Quilting Out of the Flower Box

I am in a unique business. I teach quilters how to quilt on the longarm quilting machines. After the basic skills are learned, the most frequently asked questions are: “How do you know what to quilt on the quilt? What will best compliment the piecework? How do you go about choosing the designs?”

Sometimes the customer has a definite plan or specific designs in mind, but more and more often the longarm quilter is left to choose what they feel will be the best.  Actually, this is a sensible approach since experienced longarm quilters are exposed to hundreds of quilts and ideas for quilting. They develop a good eye for what truly will enhance the piecework and become the experts on quilting designs.

I suggest to my longarm students, and I believe it would be a good idea for all quilters, to start a “design library” of their own on quilting ideas, pictures and designs.
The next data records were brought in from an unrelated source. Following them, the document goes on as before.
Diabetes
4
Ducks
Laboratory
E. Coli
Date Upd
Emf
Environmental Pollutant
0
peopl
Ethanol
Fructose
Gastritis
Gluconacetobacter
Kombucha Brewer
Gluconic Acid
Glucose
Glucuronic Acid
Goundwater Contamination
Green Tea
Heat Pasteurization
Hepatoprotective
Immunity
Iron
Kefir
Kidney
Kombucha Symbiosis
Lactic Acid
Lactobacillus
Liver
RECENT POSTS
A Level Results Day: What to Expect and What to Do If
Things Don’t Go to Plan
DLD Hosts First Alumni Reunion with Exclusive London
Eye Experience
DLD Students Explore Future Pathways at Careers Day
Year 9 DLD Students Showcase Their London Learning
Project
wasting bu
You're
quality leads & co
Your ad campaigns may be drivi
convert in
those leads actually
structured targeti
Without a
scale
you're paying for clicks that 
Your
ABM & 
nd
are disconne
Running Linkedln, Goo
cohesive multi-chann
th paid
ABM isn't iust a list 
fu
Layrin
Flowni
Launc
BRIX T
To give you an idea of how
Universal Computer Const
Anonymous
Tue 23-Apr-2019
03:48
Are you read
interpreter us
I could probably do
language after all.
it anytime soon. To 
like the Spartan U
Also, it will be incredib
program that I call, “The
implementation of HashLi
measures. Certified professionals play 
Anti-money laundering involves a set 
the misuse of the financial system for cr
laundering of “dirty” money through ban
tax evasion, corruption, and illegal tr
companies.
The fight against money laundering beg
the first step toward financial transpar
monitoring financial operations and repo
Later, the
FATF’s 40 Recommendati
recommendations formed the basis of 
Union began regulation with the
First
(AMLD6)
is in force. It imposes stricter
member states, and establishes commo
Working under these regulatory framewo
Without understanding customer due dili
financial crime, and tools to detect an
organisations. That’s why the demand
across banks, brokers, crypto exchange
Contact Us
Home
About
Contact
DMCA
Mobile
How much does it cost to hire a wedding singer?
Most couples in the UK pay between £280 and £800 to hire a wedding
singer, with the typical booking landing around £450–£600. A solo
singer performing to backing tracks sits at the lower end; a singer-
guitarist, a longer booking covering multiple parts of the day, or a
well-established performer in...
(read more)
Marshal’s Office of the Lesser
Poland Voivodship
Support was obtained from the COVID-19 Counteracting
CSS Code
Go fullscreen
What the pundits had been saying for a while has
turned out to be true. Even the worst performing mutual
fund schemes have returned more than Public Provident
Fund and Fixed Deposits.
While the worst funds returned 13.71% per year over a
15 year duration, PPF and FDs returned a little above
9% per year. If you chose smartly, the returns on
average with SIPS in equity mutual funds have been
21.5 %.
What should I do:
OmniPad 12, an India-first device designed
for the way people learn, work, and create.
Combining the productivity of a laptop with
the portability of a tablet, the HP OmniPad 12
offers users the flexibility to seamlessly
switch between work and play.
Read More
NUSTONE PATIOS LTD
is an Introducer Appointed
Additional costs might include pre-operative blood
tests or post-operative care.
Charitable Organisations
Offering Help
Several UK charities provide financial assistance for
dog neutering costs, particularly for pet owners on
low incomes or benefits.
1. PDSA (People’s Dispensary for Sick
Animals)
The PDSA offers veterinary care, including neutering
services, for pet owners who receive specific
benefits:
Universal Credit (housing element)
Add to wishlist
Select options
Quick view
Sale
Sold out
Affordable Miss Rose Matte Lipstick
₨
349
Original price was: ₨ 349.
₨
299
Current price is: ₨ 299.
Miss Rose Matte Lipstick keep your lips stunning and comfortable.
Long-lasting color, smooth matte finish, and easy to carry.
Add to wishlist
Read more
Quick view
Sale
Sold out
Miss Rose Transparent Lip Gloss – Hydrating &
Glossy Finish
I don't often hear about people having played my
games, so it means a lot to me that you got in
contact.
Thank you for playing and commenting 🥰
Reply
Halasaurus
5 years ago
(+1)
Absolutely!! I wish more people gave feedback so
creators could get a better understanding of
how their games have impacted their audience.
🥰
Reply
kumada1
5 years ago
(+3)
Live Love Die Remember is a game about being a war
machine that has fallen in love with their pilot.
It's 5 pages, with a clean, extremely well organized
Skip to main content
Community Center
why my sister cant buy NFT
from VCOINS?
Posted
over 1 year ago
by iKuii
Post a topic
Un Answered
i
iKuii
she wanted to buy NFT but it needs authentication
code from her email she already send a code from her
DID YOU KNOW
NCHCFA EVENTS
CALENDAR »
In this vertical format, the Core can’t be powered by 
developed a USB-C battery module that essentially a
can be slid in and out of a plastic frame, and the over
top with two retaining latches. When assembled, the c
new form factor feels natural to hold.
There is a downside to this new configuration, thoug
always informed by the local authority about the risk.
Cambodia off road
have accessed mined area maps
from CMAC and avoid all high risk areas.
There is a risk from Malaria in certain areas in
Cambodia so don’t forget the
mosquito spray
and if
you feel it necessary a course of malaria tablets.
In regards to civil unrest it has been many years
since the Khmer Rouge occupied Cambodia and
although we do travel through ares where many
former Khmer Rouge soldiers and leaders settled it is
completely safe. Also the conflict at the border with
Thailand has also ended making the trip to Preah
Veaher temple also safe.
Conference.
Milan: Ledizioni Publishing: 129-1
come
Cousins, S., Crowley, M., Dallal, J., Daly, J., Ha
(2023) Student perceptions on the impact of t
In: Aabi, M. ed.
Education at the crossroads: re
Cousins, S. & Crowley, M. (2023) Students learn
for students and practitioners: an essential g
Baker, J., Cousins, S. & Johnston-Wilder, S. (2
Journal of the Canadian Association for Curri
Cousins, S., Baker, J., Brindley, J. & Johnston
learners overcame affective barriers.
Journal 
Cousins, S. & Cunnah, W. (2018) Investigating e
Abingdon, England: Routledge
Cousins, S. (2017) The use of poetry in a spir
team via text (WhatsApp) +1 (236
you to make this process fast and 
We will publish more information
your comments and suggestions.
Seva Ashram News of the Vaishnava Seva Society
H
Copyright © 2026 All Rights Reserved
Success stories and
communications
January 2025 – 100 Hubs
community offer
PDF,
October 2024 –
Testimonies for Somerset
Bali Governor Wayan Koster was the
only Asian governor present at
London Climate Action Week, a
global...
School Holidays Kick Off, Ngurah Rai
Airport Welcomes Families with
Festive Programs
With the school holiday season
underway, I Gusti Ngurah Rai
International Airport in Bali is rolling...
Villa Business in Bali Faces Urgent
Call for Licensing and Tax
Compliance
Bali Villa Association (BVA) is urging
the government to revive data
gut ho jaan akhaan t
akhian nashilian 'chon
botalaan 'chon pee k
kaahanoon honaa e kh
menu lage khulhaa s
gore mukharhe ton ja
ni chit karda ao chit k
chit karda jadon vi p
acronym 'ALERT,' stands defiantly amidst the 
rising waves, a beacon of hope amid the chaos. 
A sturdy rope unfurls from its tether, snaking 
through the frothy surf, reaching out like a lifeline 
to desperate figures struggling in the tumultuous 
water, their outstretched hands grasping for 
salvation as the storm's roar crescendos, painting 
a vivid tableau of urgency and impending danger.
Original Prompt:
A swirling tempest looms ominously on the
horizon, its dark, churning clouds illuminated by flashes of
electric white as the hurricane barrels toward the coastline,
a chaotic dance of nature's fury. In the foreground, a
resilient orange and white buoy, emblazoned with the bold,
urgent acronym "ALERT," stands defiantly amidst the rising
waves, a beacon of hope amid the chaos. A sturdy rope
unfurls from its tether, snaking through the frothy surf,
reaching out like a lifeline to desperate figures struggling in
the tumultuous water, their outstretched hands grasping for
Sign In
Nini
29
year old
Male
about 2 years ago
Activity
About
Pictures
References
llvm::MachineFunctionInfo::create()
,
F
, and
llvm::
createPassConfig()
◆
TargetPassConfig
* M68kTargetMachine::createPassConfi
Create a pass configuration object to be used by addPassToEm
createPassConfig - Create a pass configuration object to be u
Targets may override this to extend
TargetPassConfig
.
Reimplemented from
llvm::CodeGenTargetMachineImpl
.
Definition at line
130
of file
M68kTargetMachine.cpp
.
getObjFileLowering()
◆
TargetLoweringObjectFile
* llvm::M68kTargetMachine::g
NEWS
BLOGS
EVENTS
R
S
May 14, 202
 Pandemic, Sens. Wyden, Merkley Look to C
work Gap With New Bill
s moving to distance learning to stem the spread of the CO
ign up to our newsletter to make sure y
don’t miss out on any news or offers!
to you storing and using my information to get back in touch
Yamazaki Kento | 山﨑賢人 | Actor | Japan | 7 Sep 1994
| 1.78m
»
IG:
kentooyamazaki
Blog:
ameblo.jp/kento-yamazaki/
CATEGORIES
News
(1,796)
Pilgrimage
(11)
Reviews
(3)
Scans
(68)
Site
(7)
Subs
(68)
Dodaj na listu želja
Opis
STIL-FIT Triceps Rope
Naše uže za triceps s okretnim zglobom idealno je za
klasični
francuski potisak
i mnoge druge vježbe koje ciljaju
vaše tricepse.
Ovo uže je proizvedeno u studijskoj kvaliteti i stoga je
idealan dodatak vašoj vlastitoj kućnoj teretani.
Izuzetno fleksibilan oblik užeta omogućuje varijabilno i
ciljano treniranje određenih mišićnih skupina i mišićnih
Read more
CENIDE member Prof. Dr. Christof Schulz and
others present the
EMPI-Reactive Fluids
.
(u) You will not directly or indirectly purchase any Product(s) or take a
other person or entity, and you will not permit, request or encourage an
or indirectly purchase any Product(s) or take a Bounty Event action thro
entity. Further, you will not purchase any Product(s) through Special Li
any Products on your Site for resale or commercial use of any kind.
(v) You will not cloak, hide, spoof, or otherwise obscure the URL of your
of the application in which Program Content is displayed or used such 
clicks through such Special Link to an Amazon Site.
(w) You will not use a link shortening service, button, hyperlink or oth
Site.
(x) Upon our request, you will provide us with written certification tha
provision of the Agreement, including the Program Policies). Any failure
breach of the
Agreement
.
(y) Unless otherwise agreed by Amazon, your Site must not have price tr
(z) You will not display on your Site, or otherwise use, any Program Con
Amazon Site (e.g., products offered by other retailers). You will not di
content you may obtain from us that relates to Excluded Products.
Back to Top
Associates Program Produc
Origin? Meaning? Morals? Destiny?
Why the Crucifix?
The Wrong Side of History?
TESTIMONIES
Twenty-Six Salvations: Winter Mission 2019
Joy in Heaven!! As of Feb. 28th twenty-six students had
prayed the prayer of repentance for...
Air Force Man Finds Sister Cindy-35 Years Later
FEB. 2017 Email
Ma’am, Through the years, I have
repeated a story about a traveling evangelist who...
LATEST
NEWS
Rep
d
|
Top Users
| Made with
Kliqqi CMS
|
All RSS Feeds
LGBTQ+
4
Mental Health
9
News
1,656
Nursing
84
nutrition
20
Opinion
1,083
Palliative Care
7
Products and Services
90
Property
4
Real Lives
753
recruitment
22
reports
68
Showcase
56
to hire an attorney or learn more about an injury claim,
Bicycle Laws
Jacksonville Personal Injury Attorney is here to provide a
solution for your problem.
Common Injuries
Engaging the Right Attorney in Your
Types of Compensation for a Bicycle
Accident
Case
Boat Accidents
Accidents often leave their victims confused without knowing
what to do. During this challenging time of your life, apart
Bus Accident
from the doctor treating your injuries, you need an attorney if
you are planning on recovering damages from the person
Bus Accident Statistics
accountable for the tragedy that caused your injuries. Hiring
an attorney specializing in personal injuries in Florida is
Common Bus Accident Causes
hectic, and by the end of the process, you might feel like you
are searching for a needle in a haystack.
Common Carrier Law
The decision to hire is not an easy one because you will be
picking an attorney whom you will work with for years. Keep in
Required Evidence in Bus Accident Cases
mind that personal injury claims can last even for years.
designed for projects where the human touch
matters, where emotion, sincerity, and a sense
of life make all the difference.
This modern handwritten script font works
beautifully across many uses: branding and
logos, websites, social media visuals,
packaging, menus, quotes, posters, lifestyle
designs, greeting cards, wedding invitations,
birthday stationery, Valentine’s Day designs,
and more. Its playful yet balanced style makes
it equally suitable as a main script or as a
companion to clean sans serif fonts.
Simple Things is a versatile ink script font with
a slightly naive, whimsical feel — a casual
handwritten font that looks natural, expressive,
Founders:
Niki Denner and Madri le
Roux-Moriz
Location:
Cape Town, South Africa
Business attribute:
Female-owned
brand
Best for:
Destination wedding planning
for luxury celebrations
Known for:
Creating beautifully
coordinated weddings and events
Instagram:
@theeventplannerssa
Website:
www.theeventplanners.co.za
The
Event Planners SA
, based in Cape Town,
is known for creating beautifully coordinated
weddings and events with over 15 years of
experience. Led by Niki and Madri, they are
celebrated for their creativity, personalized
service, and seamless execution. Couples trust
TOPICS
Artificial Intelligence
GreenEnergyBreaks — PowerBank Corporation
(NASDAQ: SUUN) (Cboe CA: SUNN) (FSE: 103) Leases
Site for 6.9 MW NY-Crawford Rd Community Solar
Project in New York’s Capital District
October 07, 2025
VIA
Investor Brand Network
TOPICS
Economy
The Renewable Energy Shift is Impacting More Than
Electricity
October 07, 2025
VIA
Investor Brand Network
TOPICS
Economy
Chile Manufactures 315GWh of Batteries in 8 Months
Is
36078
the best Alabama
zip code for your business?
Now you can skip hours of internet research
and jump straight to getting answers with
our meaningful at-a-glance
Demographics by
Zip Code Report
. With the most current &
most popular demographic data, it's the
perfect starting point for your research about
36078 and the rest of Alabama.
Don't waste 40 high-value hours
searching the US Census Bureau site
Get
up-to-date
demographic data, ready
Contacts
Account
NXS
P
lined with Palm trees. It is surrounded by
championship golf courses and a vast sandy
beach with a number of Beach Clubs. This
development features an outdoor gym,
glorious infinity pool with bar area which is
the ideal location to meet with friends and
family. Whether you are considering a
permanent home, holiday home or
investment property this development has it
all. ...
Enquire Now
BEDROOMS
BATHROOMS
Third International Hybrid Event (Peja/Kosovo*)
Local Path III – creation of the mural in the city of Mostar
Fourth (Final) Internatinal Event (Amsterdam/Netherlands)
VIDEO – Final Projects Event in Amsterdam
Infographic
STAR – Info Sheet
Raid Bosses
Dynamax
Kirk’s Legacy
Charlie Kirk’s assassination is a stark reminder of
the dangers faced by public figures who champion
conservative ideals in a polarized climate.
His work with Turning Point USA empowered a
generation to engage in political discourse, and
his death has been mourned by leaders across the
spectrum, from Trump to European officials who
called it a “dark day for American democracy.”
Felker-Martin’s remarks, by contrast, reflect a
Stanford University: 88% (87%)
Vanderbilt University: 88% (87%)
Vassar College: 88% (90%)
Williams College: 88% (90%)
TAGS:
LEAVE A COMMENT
This can be accomplished several ways:

1. Use a three ring binder with plastic pages. This way you can simply slip ideas into the pages. I have sketched out quilting ideas on everything from gum wrappers to napkins and envelopes. This way I don’t have to take the time to redraw my inspiration.

2. Keep a little sketch notebook handy in your purse all the time. The more you look for quilting ideas, the more you will see the art around you.

3. I also keep a three ring binder just for pictures that inspire me.  I seldom read quilting magazines more than once, although (like everyone else) I do keep them for future reference. When I see a quilt where I feel the quilting is particularly well done, I tear it out of the magazine and put it in my own private gallery for inspiration. This way I don’t have to try to remember where and when I saw it.

4. Quilt shows are always inspiring! I try to get good pictures of the quilting that I particularly like. This is getting easier with the new digital cameras.  I have another gallery to inspire me at my fingertips!

5.  Take pictures of all the quilts you do for customers. They love to see their own quilt in your portfolio and it will give them ideas on quilting. It is impressive. It also helps you to remember some of your own good creative ideas. When hundreds of quilts turn into thousands, it is easy to forget.

6. If you want to be a creative quilter, you will draw everyday. Keep a drawing pad handy by the phone, by your desk, by your bed, anyplace you frequent – and use it. The more you doodle, the more your doodles will turn into dollars!